The volunteers spent two weeks on the front lines of the firefighting efforts, battling blazes in Oregon and Washington. Most had done this before, but the experience this year was not what they expected.

“It was actually a much different experience. We actually didn't see too much fire,” said Mike DiRinaldo, a forester with the Department of Conservation and Natural Resources' Bureau of Forestry in Laughlintown and assistant chief of Wilpen Volunteer Fire Department. The bureau organizes annual trips to help wildfire-prone western states during the summer.

“There's not enough resources to go around out there, so they start pulling in some Eastern crews to give them a hand,” said Bill Pyle, assistant chief of the Hempfield No. 2 VFD.

They arrived at several sites to find that nature had beaten them there.

“We'd show up to a fire, and it would be raining,” DiRinaldo said.

The rain may have helped to keep the fire under control, but it didn't make the work easier.

The team found themselves doing damage control, managing hot spots and keeping the blaze from spreading as the rain took care of the rest.

The volunteers often worked 16-hour days, and when they returned to their camp, they found the weather had cause more unexpected problems.

“We got back, and all our tents were flooded. There were landslides all around us,” Pyle said.

The last fire they fought was in Oregon, in an area so impenetrable that crews could not reach the fire.

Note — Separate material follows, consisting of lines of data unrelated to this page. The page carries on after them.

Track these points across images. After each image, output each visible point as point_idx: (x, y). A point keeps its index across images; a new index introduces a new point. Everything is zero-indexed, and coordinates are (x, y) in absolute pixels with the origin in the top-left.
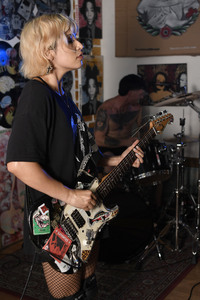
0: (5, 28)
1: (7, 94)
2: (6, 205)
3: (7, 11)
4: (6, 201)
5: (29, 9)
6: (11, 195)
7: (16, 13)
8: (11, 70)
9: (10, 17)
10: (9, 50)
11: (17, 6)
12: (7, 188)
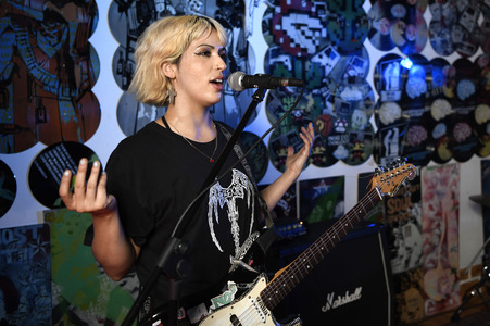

“That was actually a smaller fire, but it was in such a wilderness area, they couldn't get to it,” Pyle said.

Instead, they ended their trip digging ditches to keep the fire contained if it spread.

The four volunteers from Western Pennsylvania teamed with about 20 others from across Pennsylvania.

“I know they need help, and it's getting harder to find younger generations. They don't seem to be interested in this stuff,” Pyle said.

This was Pyle's fifth fire-fighting trip with the Forestry Bureau.

The practices learned out West can be applied here in Pennsylvania in case of a major fire, DiRinaldo said.

“It's a great experience to gain some fire knowledge and to bring that experience back here,” he said.

The Bureau of Forestry is in need of more volunteers to travel west next year, DiRinaldo said.